Les riches touristes en provenance du Golfe persique ne pourront plus porter le niqab à Genève ni ailleurs en Suisse. Keystone / Salvatore Di Nolfi

L’adoption de l’initiative interdisant le voile intégral a eu, la semaine dernière, un large écho médiatique dans le monde entier, comme le constate Présence Suisse, l’organe de promotion de la Confédération à l’étranger. Même si le ton était généralement factuel, certains médias se sont montrés critiques, qualifiant la décision d’islamophobe.

À l’étranger, de nombreux médias ont évoqué la votation fédérale du 7 mars sur l’initiative «anti-burqa», acceptée de justesse par 51,2% des voix. «Le résultat du vote a été rapporté de manière majoritairement factuelle et équilibrée, également dans les médias des pays musulmans», constate Nicolas Bideau, qui dirige Présence Suisse, l’organe de promotion du pays à l’étranger.
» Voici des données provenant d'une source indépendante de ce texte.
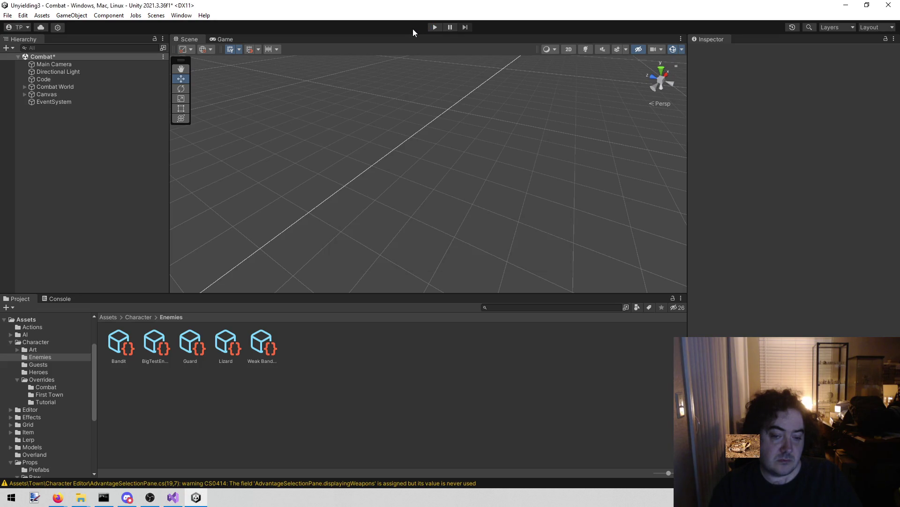
Start the combat level and set Lizard 1's Current HP to 1.
{"action": "left_click", "coordinate": [434, 28]}
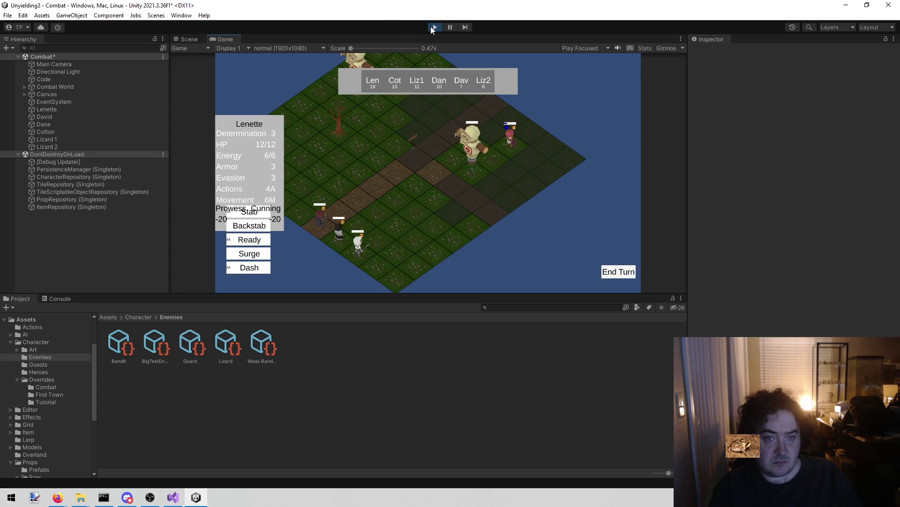
{"action": "left_click", "coordinate": [62, 147]}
En effet, les articles soulignent tantôt le résultat serré du scrutin, tantôt le fait que la Suisse rejoint ainsi d’autres pays européens ayant déjà prohibé le port du voile intégral. La configuration inhabituelle des forces politiques qui s’affrontaient lors de cette votation est également relevée par plusieurs médias. «L’initiative de la droite populiste n’a pu passer la rampe que grâce au soutien fortuit de certains électeurs de gauche sensibles à l’argument féministe», commente ainsi le quotidien français Le MondeLien externe

Les critiques du Haut-Commissariat aux droits de l’homme, qui a pointé du doigt une initiative discriminatoire envers les musulmans, ont aussi bénéficié d’une certaine visibilité.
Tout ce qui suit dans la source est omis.